4. One-instance proceedings
The Rules of the GMAA do not envisage an appeal from a decision issued by the adjudicators, which significantly diminishes the risk of lengthy proceedings. Due to this property, the awards issued by the GMAA are instantly effective and binding.
5. Voluntary presence
The next advantage and adaptation in regard to the GMAA is the possibility to carry out the proceedings basing solely on documentation – in the absence of the parties and their proxies. Absence does not therefore result in any negative consequences, as it often does in the common judicial system. Despite the aforesaid, it is recommended by the GMAA to be present during the proceedings, as it allows a more thorough investigation of a given case.
6. Choice of language
The basic language for the proceedings before the GMAA is German, they may, however, be carried out in English as well. It is possible to choose an even different language for the proceedings, but it is dependent on the consent of the adjudicators and the parties. Due to the freedom in choice of adjudicators, nothing stands in the way of appointing e.g. a Polish-speaking adjudicator.
7. Arbitration clause
The GMAA may predicate in disputes, whose parties had agreed to such a manner of dispute resolution. It means that the parties may conclude both a general agreement, referring their whole contractual or non-contractual legal relation to the GMAA, and a clause which depicts exclusively a particular dispute. The GMAA may be appointed by the parties either prior to the occurrence of a dispute, or after it came to existence. It is common that arbitration clauses are enclosed in Seafarer’s Employment Agreements or Collective Bargaining Agreements.
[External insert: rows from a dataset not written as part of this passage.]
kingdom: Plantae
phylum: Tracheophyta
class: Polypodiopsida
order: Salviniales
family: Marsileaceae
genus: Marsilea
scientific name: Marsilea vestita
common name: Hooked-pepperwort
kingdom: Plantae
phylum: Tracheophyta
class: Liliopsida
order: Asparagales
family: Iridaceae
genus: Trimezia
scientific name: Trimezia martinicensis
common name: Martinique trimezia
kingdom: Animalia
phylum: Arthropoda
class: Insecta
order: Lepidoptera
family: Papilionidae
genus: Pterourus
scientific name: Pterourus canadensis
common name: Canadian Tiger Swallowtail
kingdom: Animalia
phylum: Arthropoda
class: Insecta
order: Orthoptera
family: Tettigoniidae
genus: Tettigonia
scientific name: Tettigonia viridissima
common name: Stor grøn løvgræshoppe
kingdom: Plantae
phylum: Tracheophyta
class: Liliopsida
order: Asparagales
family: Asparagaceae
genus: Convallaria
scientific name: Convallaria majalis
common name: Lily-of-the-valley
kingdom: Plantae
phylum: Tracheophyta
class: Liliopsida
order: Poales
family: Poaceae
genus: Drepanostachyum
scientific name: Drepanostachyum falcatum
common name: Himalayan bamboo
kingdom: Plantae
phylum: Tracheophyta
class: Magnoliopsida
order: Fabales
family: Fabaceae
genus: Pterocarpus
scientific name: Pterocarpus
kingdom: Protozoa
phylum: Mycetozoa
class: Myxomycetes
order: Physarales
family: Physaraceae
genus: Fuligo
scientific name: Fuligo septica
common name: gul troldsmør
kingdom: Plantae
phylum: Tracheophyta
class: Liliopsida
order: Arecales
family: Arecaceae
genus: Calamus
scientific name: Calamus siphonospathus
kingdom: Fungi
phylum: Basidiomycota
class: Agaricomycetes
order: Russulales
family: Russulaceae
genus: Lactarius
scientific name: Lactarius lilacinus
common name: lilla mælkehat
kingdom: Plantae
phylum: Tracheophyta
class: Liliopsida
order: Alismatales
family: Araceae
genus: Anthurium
Such clauses basically stipulate that the GMAA is contractually adequate to resolve disputes which arose in the course of employment. It is noteworthy that even if no arbitration clause was introduced in a given contract, the parties may always choose the GMAA to resolve their dispute after it occurred.
8. Legal force of awards
Awards issued in the course of the proceedings before the GMAA are recognized and enforceable in most of the countries in the world, on the grounds of the Convention on the Recognition and Enforcement of Foreign Arbitral Award (New York Convention, 1958), which was ratified by Poland as well. According to the mentioned Convention, its contracting states shall recognize arbitral awards as binding and enforce them in accordance with the rules of procedure of the territory where the award is relied upon. This goes to show that a domestic court investigates the correctness of an arbitral award only in terms of its formal aspects, without examining its legitimacy and legal grounds. International enforceability established in the Convention, as well as the fact that the arbitral awards are binding outside the state where they were issued, constitute a major advantage in comparison to common courts, which usually do not guarantee a cross-border validity of awards.
The aforesaid characteristics of the proceedings before the GMAA display numerous advantages stemming from this kind of dispute resolution. As the most significant benefits, the following should be reiterated: adaptability of proceedings, moderate costs, prompt dispute resolution and experience in the maritime trade.